━━━━━ TEXT TO READ

2024-04-09 subscribe to my blog's atom feed

Howdy, fellow instant messengers!

Just in time to be featured in the 50th XMPP newsletter, Slidge v0.1.0, the Python library used to create gateways to other chat networks, has landed. "Why now" you may ask? Because it has been working reliably enough for a few of us users; also, we needed an excuse to communicate a bit so the world knows that Slidge's world domination plan is still ongoing.

Thanks to debacle (thanks dude! 😻) Slidge is now packaged in the debian official repo along with Matridge, the XMPP/Matrix bridge. It's also available from PyPI and sourcehut and Slidge-based gateways are available as containers on docker hub.

We won't list the bugfixes and small improvements since the latest blog post (there are many of them, and many more to come) but here are the notable features that were added.

New features in Slidge core

Presence and avatar synchronization

Your XMPP presence (available, away, busy…) and avatar can now be propagated to the legacy IM networks that support them. At the request of a few users, this behaviour can be opted out by the slidge admin. In the future, this setting will be customisable on a per-user basis, but as of now Slidge does not have a way to store user-specific settings besides credentials.

━━━━━━━━━━
━━━━━ DATASET CONTENT

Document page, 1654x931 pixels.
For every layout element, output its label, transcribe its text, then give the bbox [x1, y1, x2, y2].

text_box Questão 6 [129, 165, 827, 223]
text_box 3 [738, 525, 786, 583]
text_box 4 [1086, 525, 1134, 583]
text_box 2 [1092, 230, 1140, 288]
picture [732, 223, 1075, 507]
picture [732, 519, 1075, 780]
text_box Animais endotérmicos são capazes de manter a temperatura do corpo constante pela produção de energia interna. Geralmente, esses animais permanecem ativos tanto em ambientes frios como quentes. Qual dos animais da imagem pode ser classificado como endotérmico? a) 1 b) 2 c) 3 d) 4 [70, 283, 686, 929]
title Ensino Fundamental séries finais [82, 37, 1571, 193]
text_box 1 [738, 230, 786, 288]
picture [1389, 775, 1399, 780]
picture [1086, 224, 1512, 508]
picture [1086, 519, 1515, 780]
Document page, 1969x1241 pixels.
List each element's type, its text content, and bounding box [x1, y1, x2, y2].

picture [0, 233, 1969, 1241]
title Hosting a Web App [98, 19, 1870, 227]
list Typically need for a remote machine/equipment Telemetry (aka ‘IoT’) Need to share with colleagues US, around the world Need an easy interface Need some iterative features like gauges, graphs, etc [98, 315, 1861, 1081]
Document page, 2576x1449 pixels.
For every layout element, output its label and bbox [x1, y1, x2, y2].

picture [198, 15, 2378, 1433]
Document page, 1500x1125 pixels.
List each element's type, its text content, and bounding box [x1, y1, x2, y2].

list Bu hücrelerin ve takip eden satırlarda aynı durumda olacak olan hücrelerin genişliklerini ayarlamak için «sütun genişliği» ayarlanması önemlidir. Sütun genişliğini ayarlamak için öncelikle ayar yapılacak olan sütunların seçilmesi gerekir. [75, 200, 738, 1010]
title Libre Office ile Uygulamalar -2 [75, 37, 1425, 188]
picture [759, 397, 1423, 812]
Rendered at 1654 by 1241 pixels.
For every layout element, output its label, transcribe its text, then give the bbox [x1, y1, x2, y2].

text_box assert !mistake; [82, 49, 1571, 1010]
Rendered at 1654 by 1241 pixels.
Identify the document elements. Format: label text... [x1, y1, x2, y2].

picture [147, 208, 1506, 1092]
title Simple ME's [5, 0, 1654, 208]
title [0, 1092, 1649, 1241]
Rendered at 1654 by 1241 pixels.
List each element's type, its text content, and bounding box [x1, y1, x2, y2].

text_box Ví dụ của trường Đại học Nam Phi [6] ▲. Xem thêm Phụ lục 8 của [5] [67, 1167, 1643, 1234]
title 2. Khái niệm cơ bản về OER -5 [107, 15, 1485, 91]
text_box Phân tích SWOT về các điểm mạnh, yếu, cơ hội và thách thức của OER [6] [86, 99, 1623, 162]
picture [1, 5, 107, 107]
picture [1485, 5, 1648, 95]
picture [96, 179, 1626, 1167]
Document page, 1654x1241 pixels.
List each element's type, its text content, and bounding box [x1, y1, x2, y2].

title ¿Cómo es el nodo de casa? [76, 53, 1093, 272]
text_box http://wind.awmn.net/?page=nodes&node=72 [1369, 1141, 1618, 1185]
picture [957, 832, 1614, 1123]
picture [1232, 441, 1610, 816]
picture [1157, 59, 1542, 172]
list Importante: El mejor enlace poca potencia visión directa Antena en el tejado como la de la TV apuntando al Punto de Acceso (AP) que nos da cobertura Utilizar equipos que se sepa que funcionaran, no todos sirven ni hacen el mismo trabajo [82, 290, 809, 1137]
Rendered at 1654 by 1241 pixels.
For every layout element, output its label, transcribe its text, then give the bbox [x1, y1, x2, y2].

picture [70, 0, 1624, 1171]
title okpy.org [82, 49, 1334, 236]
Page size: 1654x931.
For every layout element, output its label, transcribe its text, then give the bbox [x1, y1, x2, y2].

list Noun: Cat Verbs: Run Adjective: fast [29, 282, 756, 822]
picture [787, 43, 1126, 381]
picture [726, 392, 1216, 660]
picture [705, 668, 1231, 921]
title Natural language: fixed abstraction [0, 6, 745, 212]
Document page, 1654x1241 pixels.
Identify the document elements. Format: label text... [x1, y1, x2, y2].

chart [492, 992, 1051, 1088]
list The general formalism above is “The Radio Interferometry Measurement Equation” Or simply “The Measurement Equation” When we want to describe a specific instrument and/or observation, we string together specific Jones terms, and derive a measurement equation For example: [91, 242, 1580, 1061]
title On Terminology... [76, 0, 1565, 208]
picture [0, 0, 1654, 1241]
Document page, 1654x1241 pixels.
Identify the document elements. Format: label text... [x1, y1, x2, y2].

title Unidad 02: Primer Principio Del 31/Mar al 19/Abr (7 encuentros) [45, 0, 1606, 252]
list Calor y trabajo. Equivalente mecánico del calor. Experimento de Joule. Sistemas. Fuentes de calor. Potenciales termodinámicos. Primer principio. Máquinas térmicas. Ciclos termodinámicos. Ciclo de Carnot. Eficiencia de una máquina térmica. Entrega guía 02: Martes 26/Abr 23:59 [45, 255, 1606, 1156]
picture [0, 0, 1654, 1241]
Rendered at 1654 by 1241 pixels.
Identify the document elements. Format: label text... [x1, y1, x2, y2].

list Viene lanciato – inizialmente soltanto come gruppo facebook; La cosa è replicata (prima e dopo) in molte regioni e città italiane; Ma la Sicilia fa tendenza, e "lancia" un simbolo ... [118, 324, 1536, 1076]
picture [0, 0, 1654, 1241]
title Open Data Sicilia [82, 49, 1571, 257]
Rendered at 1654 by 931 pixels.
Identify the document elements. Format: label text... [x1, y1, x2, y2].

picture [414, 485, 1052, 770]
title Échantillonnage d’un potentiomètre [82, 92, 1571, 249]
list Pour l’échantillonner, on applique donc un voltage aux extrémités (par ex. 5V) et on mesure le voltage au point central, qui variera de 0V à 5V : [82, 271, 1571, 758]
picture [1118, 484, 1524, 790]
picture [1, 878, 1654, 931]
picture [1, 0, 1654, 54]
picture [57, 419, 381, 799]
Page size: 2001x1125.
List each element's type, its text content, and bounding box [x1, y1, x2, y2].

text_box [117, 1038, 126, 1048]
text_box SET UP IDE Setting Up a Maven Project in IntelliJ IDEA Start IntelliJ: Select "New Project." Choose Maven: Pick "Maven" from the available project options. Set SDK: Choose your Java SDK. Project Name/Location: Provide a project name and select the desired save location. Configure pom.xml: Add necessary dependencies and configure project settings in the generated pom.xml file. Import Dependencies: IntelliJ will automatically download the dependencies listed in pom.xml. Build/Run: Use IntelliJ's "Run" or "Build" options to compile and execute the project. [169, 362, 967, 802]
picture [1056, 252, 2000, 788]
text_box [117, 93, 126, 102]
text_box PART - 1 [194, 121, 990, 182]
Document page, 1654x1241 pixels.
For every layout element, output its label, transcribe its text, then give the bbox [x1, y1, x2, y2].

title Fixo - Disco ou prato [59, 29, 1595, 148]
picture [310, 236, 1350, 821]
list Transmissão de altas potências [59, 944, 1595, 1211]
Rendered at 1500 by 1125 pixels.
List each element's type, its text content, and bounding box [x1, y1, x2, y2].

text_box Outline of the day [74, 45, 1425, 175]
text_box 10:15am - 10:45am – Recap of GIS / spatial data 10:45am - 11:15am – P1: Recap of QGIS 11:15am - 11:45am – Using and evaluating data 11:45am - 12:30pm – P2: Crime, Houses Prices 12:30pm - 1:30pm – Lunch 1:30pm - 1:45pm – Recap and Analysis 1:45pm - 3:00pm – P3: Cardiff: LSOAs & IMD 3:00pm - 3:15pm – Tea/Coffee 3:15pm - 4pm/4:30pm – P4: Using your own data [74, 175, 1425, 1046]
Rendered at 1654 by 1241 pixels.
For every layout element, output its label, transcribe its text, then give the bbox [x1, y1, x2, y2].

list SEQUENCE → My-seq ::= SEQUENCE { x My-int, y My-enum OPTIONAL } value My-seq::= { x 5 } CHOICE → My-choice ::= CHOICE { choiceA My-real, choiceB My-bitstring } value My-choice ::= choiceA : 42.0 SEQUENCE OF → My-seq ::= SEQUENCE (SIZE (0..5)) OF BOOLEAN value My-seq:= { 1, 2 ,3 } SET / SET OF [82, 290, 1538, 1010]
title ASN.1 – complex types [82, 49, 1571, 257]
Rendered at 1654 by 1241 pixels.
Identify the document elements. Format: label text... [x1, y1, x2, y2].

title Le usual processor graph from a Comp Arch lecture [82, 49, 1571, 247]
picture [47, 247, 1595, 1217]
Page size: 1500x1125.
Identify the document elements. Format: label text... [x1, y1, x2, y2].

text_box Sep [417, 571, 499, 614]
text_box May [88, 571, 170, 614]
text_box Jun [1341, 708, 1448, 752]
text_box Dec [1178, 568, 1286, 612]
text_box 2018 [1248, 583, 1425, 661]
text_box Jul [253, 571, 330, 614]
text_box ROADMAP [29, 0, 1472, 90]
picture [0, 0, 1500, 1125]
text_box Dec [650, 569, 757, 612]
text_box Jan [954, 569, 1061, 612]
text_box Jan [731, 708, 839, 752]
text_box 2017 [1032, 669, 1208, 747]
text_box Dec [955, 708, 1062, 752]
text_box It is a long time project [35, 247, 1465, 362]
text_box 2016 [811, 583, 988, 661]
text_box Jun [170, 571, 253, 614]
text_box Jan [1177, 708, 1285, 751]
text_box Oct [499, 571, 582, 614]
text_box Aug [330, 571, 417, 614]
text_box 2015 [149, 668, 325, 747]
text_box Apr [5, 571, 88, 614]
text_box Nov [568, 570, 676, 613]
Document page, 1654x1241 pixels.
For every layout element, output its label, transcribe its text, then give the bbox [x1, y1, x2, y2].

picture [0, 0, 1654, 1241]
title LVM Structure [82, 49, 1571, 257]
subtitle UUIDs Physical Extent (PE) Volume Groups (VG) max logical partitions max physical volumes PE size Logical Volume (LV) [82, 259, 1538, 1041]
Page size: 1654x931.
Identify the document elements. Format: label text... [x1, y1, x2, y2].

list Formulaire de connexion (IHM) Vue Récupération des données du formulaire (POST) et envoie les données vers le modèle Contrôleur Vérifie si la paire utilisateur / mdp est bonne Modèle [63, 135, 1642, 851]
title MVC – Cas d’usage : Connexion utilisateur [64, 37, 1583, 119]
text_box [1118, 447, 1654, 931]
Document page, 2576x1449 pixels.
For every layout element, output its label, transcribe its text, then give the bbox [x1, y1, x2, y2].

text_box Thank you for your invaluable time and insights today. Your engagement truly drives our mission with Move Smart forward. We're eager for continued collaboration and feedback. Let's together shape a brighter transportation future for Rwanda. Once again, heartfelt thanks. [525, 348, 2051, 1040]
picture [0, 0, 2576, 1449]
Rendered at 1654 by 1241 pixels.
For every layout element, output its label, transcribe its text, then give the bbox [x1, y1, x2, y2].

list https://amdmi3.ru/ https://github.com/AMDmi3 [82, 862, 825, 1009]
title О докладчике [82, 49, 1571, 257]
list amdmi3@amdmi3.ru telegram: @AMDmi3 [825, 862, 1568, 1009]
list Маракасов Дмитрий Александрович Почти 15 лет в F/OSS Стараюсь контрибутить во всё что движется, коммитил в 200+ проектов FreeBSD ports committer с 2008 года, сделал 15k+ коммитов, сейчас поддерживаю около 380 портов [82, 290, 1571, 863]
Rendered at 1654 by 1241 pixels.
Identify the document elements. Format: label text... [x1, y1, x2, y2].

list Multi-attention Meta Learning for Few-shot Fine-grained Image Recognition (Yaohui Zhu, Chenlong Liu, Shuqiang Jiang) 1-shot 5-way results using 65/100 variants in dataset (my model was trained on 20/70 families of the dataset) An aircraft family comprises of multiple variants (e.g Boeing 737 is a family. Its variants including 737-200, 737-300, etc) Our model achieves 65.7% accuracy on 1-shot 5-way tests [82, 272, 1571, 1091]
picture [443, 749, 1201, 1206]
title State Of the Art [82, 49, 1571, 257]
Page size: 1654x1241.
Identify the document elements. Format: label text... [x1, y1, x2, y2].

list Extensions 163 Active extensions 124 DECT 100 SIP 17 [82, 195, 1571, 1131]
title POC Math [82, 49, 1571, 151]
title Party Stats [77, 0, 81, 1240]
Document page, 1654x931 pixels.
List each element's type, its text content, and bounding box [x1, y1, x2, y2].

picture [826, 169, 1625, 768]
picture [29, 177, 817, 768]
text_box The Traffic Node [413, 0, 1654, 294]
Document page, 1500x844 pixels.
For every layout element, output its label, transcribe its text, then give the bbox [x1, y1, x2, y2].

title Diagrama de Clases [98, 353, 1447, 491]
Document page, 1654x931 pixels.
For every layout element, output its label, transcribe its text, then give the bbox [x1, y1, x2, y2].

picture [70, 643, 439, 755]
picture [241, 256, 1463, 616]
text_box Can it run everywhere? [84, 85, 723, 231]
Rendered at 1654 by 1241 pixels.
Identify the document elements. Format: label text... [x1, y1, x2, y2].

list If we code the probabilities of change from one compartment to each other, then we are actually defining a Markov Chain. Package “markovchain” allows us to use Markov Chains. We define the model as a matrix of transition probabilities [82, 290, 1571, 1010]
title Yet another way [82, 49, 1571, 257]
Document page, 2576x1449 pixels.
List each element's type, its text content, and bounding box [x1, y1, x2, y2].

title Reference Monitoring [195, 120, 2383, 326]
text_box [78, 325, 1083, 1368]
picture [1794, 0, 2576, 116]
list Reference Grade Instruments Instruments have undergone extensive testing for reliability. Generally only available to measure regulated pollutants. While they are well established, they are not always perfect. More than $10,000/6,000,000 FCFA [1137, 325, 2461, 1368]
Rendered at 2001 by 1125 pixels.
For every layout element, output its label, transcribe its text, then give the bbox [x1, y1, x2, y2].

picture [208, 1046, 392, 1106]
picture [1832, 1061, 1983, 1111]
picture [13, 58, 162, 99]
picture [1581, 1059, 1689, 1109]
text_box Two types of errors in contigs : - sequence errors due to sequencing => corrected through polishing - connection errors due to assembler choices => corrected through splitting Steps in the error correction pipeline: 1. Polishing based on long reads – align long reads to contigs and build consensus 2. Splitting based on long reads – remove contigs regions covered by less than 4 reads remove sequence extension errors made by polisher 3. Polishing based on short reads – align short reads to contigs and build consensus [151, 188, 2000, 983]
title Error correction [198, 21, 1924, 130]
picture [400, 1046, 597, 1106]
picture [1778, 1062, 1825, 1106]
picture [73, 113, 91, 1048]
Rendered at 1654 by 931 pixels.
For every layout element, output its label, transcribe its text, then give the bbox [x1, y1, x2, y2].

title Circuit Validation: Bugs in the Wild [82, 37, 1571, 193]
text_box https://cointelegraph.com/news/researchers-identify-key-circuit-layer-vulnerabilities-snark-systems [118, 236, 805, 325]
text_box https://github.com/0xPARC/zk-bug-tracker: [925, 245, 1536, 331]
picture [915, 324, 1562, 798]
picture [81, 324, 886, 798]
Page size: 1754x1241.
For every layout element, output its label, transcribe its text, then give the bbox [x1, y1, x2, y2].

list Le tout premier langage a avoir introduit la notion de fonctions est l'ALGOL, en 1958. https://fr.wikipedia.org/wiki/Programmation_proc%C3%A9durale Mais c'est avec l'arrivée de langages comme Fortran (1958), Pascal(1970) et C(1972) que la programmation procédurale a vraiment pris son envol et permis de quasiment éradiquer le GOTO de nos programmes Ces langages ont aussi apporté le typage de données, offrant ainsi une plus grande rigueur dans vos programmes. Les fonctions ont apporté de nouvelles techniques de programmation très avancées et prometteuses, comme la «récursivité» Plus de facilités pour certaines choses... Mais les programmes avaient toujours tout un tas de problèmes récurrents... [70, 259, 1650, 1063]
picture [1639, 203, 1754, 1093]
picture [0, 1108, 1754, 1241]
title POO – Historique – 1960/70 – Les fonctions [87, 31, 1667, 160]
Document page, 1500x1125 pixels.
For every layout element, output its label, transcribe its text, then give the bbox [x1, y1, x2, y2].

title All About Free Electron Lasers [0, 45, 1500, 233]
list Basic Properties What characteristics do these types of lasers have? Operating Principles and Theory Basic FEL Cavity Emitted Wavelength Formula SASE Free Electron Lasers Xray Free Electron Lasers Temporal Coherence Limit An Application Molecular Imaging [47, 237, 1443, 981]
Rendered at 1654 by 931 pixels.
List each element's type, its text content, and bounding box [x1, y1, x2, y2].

━━━━━━━━━━

EXERCISE INSTRUCTIONS =
a. In the block of data rows, begin at the first row and stop after the row that contains "picture [732, 519, 1075, 780]". Rewrite those rows with "layout element" replaced by "page element", leaving everything else unchanged.
b. Carry on the text about the Slidge release from the point where it stops.

ANSWERS =
a.
Document page, 1654x931 pixels.
For every page element, output its label, transcribe its text, then give the bbox [x1, y1, x2, y2].

text_box Questão 6 [129, 165, 827, 223]
text_box 3 [738, 525, 786, 583]
text_box 4 [1086, 525, 1134, 583]
text_box 2 [1092, 230, 1140, 288]
picture [732, 223, 1075, 507]
picture [732, 519, 1075, 780]

b.
Group stuff

Besides support for hats, new group features are related to administration and moderation of XMPP multi-user chats, what most IM networks call "groups". Most of the basic group management features you expect from an IM app are now supported, including:

Misc

Slidge now provides a generic way to support characters in group participants nicknames that are not valid JID resource parts. This only works with Cheogram so far, in other clients you see a punycoded version of the nick, which is not excellent but readable enough. Now we need to convince gajim maintainers that it's a good idea to merge support for decoding punycoded nickname, and then other client developers too. Two other Cheogram-specific features were added: blurhash previews of images from the bridged network and sender-generated link previews.

Message Display Synchronization, a new XEP to improve read state sync between XMPP clients, is now supported, and most actively-developed XMPP clients should add support for it soonish.

Roadmap

Predictions are hard, especially when they are about the future - a clever person

Premature optimisation is bad as we all know, but doing something about RAM usage for Slidge sounds reasonable at this point, as this has been the main non-trivially-fixed complaint that early adopters have reported so far. This is not unexpected, a shit-ton of objects are cached in RAM forever by slidge, which is not a great design at all. Taking this shortcut did make it possible to ship something somehow functional as a free-time project though. Reaching this point where the next big thing is optimizing resource usage feels great, as it means we have reached a stage where Slidge offers reasonables features for end-users and is stable enough for admins of small XMPP servers to run. It was never obvious that this would happen some day.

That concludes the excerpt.